Start calling the timer’s function on an interval.

This method is called on initialisation.

stop()[source]

Stop calling the timer’s function on an interval.

class TimerManagerBase(interval, engine)[source]

Base timer manager class.

_activate_main_callback(callback, msec)[source]

Virtual method to implement to start calling main_callback() on an interval.

_deactivate_main_callback()[source]

Virtual method to implement to stop calling main_callback() on an interval.

add_timer(timer)[source]

Add a timer and activate the main callback if required.

disable()[source]

Method to disable execution of the main timer callback.

This method is used for testing timer-related functionality without race conditions.

enable()[source]

Method to re-enable the main timer callback.

The main timer callback is enabled by default. This method is only useful if disable() is called.

main_callback()[source]

Method to call each timer’s function when required.

remove_timer(timer)[source]

Remove a timer and deactivate the main callback if required.

class ThreadedTimerManager(interval, engine)[source]

Timer manager class using a daemon thread.

This class is used by the “text” engine. It is only suitable for engine backends with no recognition loop to execute timer functions on.

Warning

The timer interface is not thread-safe. Use the enable() and disable() methods if you need finer control over timer function execution.

class DelegateTimerManager(interval, engine)[source]

Timer manager class that calls main_callback() through an engine-specific callback function.

Engines using this class should implement the methods in DelegateManagerInterface.

This class is used by the SAPI 5 engine.

class DelegateTimerManagerInterface[source]

DelegateTimerManager interface.

set_timer_callback(callback, sec)[source]

Method to set the timer manager’s callback.

Parameters:
  • callback (callable | None) – function to call every N seconds
  • sec (float | int) – number of seconds between calls to the callback function

Multiplexing interface for the CMU Pocket Sphinx engine

class SphinxTimerManager(interval, engine)[source]

Timer manager for the CMU Pocket Sphinx engine.

This class allows running timer functions if the engine is currently processing audio via one of three engine processing methods:

  • process_buffer()
  • process_wave_file()
  • recognise_forever()

Timer functions will run whether or not recognition is paused (i.e. in sleep mode).

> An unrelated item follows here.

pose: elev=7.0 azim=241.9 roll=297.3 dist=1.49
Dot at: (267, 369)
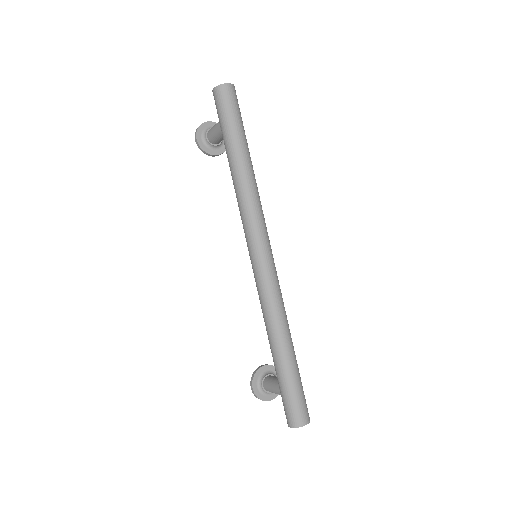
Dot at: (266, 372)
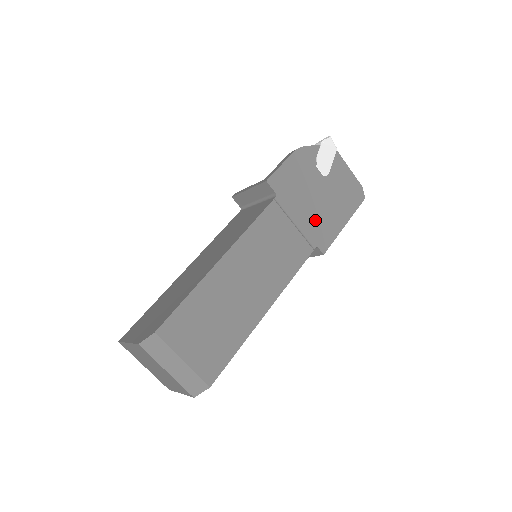
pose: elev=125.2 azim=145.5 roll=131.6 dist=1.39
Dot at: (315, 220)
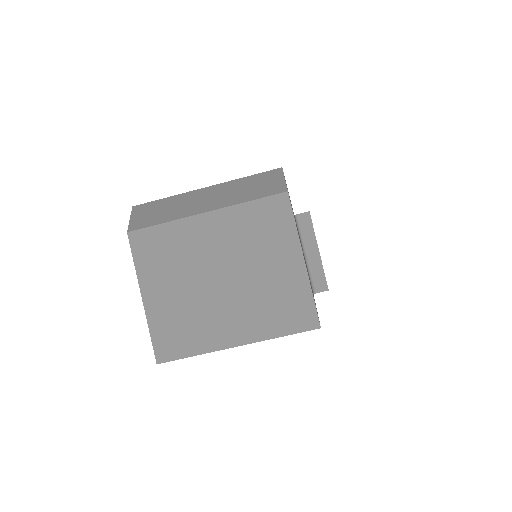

Note: long-running timers will block dragonfly from processing what was said, so be careful with how you use them! Audio frames will not normally be dropped because of timers, long-running or otherwise.

Normal threads can be used instead of timers if desirable. This is because the main recognition loop is done in Python rather than in C/C++ code, so there are no unusual multi-threading limitations.